Hi forideal,
Currently, dimension table join requires at least one join key. That is the `u_id` in your example. The join key will be used as lookup key.
If you have some additional filters on dimension table, that's fine, Flink will help to filter the fetched data.
That means Flink supports following dimension join query:
select score_a ... left join ... source_table.u_id=dim_u_score.u_id where dim_u_score.score_b > 1;
At present, dimension table join doesn't pushdown filters into source, so if the data associated to the given lookup key is very large, it will have a high IO cost.

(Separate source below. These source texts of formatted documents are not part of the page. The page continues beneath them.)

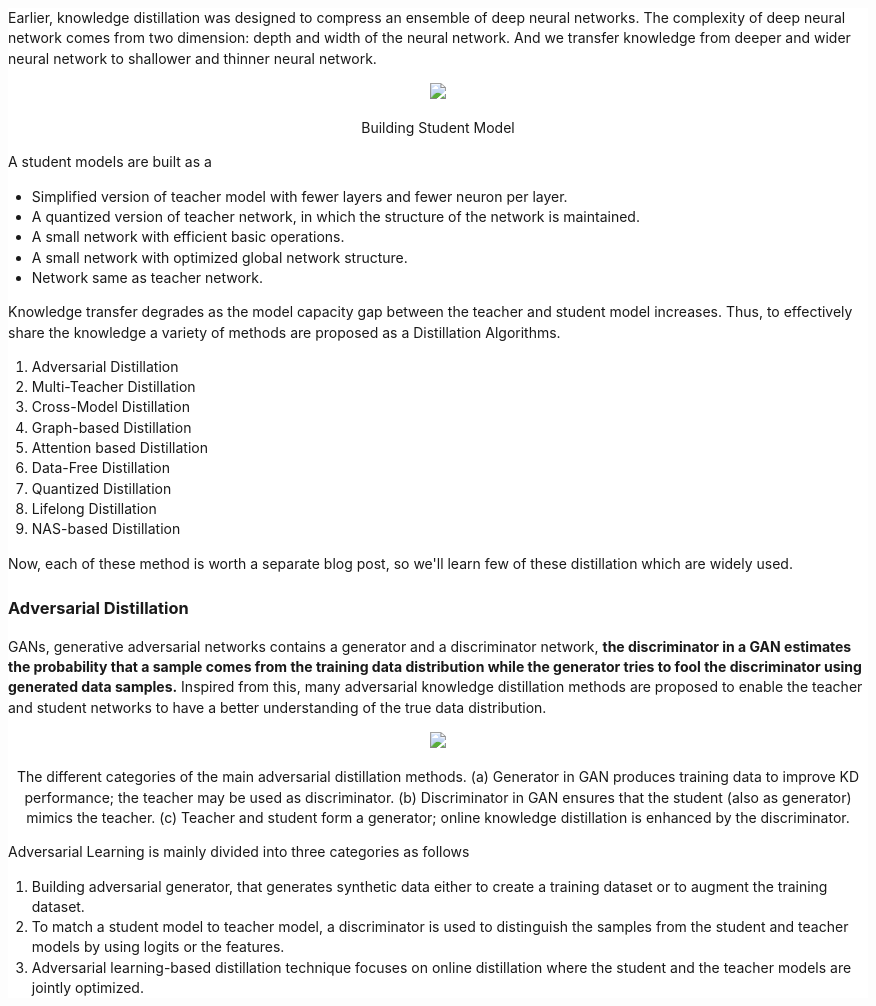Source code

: Earlier, knowledge distillation was designed to compress an ensemble of deep neural networks. The complexity of deep neural network comes from two dimension: depth and width of the neural network. And we transfer knowledge from deeper and wider neural network to shallower and thinner neural network. 

<center>
<img src="{{site.url}}/assets/images/knowledgeDistillation/8-kd.png"  style="zoom: 5%  background-color:#DCDCDC;"  width="80%" height=auto/><br>
<p>Building Student Model</p> 
</center>

A student models are built as a

- Simplified version of teacher model with fewer layers and fewer neuron per layer.
- A quantized version of teacher network, in which the structure of the network is maintained.
- A small network with efficient basic operations.
- A small network with optimized global network structure.
- Network same as teacher network.

Knowledge transfer degrades as the model capacity gap between the teacher and student model increases. Thus, to effectively share the knowledge a variety of methods are proposed as a Distillation Algorithms.

1. Adversarial Distillation
2. Multi-Teacher Distillation
3. Cross-Model Distillation
4. Graph-based Distillation
5. Attention based Distillation
6. Data-Free Distillation
7. Quantized Distillation
8. Lifelong Distillation
9. NAS-based Distillation

Now, each of these method is worth a separate blog post, so we'll learn few of these distillation which are widely used.

### Adversarial Distillation

GANs, generative adversarial networks contains a generator and a discriminator network, **the discriminator in a GAN estimates the probability that a sample comes from the training data distribution while the generator tries to fool the discriminator using generated data samples.** Inspired from this, many adversarial knowledge distillation methods are proposed to enable the teacher and student networks to have a better understanding of the true data distribution.

<center>
<img src="{{site.url}}/assets/images/knowledgeDistillation/9-kd.png"  style="zoom: 5%  background-color:#DCDCDC;"  width="80%" height=auto/><br>
<p>The different categories of the main adversarial distillation methods. (a) Generator in GAN produces training data to improve KD performance; the teacher may be used as discriminator. (b) Discriminator in GAN ensures that the student (also as generator) mimics the teacher. (c) Teacher and student form a generator; online knowledge distillation is enhanced by the discriminator.</p> 
</center>

Adversarial Learning is mainly divided into three categories as follows

1. Building adversarial generator, that generates synthetic data either to create a training dataset or to augment the training dataset. 
2. To match a student model to teacher model, a discriminator is used to distinguish the samples from the student and teacher models by using logits or the features.
3. Adversarial learning-based distillation technique focuses on online distillation where the student and the teacher models are jointly optimized. 
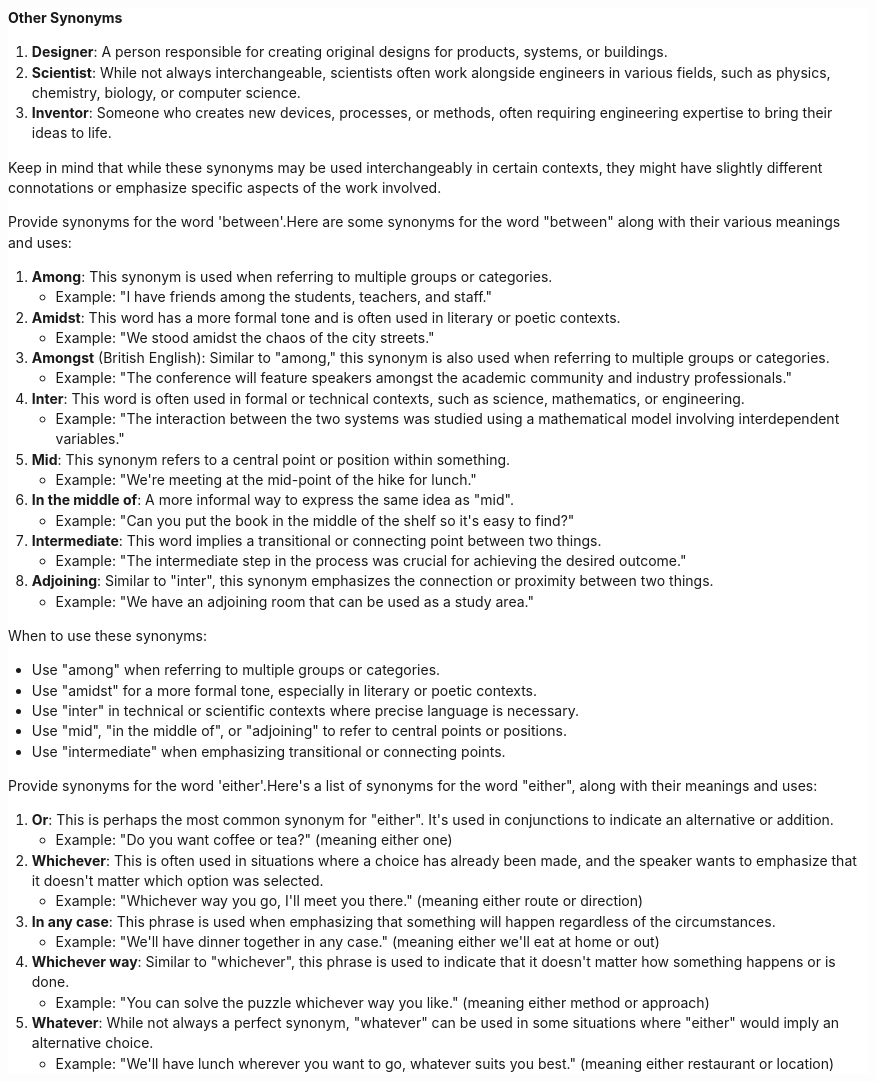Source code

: **Other Synonyms**

1. **Designer**: A person responsible for creating original designs for products, systems, or buildings.
2. **Scientist**: While not always interchangeable, scientists often work alongside engineers in various fields, such as physics, chemistry, biology, or computer science.
3. **Inventor**: Someone who creates new devices, processes, or methods, often requiring engineering expertise to bring their ideas to life.

Keep in mind that while these synonyms may be used interchangeably in certain contexts, they might have slightly different connotations or emphasize specific aspects of the work involved.
<end>

Provide synonyms for the word 'between'.<start>Here are some synonyms for the word "between" along with their various meanings and uses:

1. **Among**: This synonym is used when referring to multiple groups or categories.
	* Example: "I have friends among the students, teachers, and staff."
2. **Amidst**: This word has a more formal tone and is often used in literary or poetic contexts.
	* Example: "We stood amidst the chaos of the city streets."
3. **Amongst** (British English): Similar to "among," this synonym is also used when referring to multiple groups or categories.
	* Example: "The conference will feature speakers amongst the academic community and industry professionals."
4. **Inter**: This word is often used in formal or technical contexts, such as science, mathematics, or engineering.
	* Example: "The interaction between the two systems was studied using a mathematical model involving interdependent variables."
5. **Mid**: This synonym refers to a central point or position within something.
	* Example: "We're meeting at the mid-point of the hike for lunch."
6. **In the middle of**: A more informal way to express the same idea as "mid".
	* Example: "Can you put the book in the middle of the shelf so it's easy to find?"
7. **Intermediate**: This word implies a transitional or connecting point between two things.
	* Example: "The intermediate step in the process was crucial for achieving the desired outcome."
8. **Adjoining**: Similar to "inter", this synonym emphasizes the connection or proximity between two things.
	* Example: "We have an adjoining room that can be used as a study area."

When to use these synonyms:

* Use "among" when referring to multiple groups or categories.
* Use "amidst" for a more formal tone, especially in literary or poetic contexts.
* Use "inter" in technical or scientific contexts where precise language is necessary.
* Use "mid", "in the middle of", or "adjoining" to refer to central points or positions.
* Use "intermediate" when emphasizing transitional or connecting points.
<end>

Provide synonyms for the word 'either'.<start>Here's a list of synonyms for the word "either", along with their meanings and uses:

1. **Or**: This is perhaps the most common synonym for "either". It's used in conjunctions to indicate an alternative or addition.
	* Example: "Do you want coffee or tea?" (meaning either one)
2. **Whichever**: This is often used in situations where a choice has already been made, and the speaker wants to emphasize that it doesn't matter which option was selected.
	* Example: "Whichever way you go, I'll meet you there." (meaning either route or direction)
3. **In any case**: This phrase is used when emphasizing that something will happen regardless of the circumstances.
	* Example: "We'll have dinner together in any case." (meaning either we'll eat at home or out)
4. **Whichever way**: Similar to "whichever", this phrase is used to indicate that it doesn't matter how something happens or is done.
	* Example: "You can solve the puzzle whichever way you like." (meaning either method or approach)
5. **Whatever**: While not always a perfect synonym, "whatever" can be used in some situations where "either" would imply an alternative choice.
	* Example: "We'll have lunch wherever you want to go, whatever suits you best." (meaning either restaurant or location)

However, filter pushdown into lookup table is in the roadmap.
Best,
Jark
Hello, my friend.
I have a dimension table.
create table dim_u_score( u_id bigint, varchar, score_a double, score_b double) with {xxx}In a scene
The condition of lookup is fliter score_a > 0.9
In another scenario
The condition of lookup is fliter score_b > 1
In Flink, at present, lookup join can use on to pass key values, such as
select score_a ... left join ... source_table.u_id=dim_u_score.u_id
If so, what should I do?
If not, can I say that I can create multiple tables with conditions to use when it comes?
such as
create table dim_u_score_filter_a( u_id bigint, varchar, score_a double, score_b double)
with{
"filter_condition"="score_a > 0.9 "
}
create table dim_u_score_filter_b( u_id bigint, varchar, score_a double, score_b double)
with {
"filter_condition"="fliter score_b > 1 "
}
Then, in the process of lookup, push down to the specific execution engine to complete the lookup filter.